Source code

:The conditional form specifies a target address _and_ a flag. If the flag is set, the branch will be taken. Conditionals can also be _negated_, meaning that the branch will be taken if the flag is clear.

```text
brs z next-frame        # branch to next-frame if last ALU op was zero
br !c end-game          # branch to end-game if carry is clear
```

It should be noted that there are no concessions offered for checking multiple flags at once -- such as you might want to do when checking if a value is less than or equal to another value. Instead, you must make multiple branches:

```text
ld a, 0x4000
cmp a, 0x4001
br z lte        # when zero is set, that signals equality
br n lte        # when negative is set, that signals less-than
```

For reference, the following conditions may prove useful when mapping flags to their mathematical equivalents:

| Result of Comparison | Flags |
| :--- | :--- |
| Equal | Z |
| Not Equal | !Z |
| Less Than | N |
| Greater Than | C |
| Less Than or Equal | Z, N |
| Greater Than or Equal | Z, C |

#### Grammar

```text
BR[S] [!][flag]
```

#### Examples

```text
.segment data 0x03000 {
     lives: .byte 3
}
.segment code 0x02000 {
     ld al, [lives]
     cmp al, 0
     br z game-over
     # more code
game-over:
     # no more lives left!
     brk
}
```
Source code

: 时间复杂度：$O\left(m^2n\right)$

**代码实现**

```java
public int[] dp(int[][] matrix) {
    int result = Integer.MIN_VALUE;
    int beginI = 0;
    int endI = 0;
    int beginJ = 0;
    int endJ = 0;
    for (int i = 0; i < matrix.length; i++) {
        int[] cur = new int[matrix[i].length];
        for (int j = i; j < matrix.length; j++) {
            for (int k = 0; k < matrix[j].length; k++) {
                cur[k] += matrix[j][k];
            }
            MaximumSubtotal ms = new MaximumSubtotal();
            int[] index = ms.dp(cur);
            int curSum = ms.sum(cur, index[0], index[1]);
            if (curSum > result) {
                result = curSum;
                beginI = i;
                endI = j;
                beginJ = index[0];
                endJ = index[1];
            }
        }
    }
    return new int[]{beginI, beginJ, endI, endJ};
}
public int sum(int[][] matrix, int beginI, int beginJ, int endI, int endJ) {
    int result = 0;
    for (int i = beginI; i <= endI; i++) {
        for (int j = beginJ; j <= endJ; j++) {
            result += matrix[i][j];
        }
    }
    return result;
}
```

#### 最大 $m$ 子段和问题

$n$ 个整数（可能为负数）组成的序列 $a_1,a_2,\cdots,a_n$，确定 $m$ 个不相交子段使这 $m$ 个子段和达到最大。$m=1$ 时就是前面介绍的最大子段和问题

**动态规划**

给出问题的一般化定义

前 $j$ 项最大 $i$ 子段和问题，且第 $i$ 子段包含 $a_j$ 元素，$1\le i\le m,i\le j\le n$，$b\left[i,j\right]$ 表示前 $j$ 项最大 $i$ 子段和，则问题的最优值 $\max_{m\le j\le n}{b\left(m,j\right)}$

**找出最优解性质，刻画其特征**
────────
# Aim of the exercise
Where in the entries above does the word "game" appear? Copy each line that has it.

# Your response
br !c end-game          # branch to end-game if carry is clear
     br z game-over
game-over:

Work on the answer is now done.